III.  Single Behavioral Incident

            Appellant argues that because she made the terroristic threats to obtain the victim’s participation in the sexual acts, the threats and sexual acts were part of the same behavioral incident.  Minn. Stat. § 609.035, subd. 1 (2002) provides that “if a person’s conduct constitutes more than one offense under the laws of this state, the person may be punished for only one of the offenses[.]”  Thus, if a defendant commits multiple offenses against the same victim during a single behavioral incident, the defendant may be sentenced on only one of those offenses.  State v. Bookwalter, 541 N.W.2d 290, 293 (Minn. 1995).  Any multiple sentences, including concurrent sentences, are barred if the statute applies.  State v. Boley, 299 N.W.2d 924, 925 (Minn. 1980).

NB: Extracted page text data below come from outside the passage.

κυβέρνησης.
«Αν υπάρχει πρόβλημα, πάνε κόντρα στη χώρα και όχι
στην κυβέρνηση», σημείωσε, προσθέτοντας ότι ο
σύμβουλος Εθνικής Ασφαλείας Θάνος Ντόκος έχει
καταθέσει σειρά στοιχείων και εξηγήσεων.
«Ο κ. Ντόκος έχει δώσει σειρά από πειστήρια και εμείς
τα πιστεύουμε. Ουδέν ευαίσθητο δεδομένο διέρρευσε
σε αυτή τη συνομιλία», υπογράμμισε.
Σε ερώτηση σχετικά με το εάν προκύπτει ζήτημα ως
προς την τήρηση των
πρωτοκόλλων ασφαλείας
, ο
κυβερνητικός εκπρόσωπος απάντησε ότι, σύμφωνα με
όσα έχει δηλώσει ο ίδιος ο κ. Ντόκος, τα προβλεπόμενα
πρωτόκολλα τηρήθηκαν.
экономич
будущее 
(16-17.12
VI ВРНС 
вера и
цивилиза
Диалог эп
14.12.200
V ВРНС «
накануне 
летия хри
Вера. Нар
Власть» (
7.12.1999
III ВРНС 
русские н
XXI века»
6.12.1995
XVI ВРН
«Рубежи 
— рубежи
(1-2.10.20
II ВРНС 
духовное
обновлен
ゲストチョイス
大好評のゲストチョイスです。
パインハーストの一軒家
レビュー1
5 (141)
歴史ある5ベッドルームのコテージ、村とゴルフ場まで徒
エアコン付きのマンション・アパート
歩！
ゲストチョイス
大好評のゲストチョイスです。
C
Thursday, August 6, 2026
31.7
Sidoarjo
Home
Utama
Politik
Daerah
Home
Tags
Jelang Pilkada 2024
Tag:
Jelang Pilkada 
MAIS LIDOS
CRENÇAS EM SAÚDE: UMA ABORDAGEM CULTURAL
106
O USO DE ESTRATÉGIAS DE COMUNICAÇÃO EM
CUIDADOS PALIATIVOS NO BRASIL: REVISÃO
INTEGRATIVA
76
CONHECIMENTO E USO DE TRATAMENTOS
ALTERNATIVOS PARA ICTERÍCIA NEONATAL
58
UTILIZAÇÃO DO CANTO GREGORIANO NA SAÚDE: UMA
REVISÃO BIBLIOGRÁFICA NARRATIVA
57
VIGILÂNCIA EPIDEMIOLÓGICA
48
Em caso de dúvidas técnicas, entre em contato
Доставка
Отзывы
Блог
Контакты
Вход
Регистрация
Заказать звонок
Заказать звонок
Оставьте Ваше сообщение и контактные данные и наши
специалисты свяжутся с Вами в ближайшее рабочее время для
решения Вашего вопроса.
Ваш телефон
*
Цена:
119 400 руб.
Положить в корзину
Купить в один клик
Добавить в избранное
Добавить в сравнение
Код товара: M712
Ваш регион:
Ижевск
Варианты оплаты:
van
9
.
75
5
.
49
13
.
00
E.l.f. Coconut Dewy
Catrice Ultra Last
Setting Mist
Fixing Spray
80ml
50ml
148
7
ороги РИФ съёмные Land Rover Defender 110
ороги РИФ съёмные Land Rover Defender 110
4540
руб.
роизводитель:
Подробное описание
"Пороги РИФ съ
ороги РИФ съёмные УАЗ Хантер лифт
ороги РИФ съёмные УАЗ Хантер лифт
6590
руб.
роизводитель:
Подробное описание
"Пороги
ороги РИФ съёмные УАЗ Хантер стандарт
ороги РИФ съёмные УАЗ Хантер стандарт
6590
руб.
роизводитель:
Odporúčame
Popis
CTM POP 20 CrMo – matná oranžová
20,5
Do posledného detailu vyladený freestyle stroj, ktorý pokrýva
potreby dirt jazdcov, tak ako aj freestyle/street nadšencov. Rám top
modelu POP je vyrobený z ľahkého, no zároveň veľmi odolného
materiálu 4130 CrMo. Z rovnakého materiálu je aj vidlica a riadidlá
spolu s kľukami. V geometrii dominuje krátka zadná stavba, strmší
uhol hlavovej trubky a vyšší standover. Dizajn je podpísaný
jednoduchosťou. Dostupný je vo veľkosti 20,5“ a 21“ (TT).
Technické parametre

            Whether multiple offenses arose out of a single behavioral incident depends on the facts and circumstances of a particular case.  State v. Hawkins, 511 N.W.2d 9, 13 (Minn. 1994).  A district court’s finding on whether or not offenses are part of a single behavioral incident will not be reversed on appeal unless clearly erroneous.  Effinger v. State, 380 N.W.2d 483, 489 (Minn. 1986).

            Here, the state concedes that appellant committed the terroristic threats to accomplish the rape.  But the state asserts that the district court imposed a sentence for the terroristic threats conviction based upon the existence of additional victims, namely, the two young children whom the victim was babysitting when the sexual assault occurred.  In support of this position, the state cites State v. Johnson, 653 N.W.2d 646, 653 (Minn. App. 2002), which holds that a judicially created exception permits the imposition of more than one sentence for a single behavioral incident when there are multiple victims.  The state argues that there were multiple victims because appellant’s threats to the victim included threats of harm to the children she was babysitting. 

            We disagree.  It was inappropriate to consider the children as victims of the terroristic threats when they were not actually threatened by appellant and were never aware they were in danger.  Because the children were not affected by the terroristic threats, the multiple-victim exception set forth in Johnson does not apply.  The district court abused its discretion, therefore, by imposing a separate sentence on the terroristic threats conviction.  We reverse appellant’s sentence for terroristic threats and affirm on all other issues.  

            Affirmed in part and reversed in part.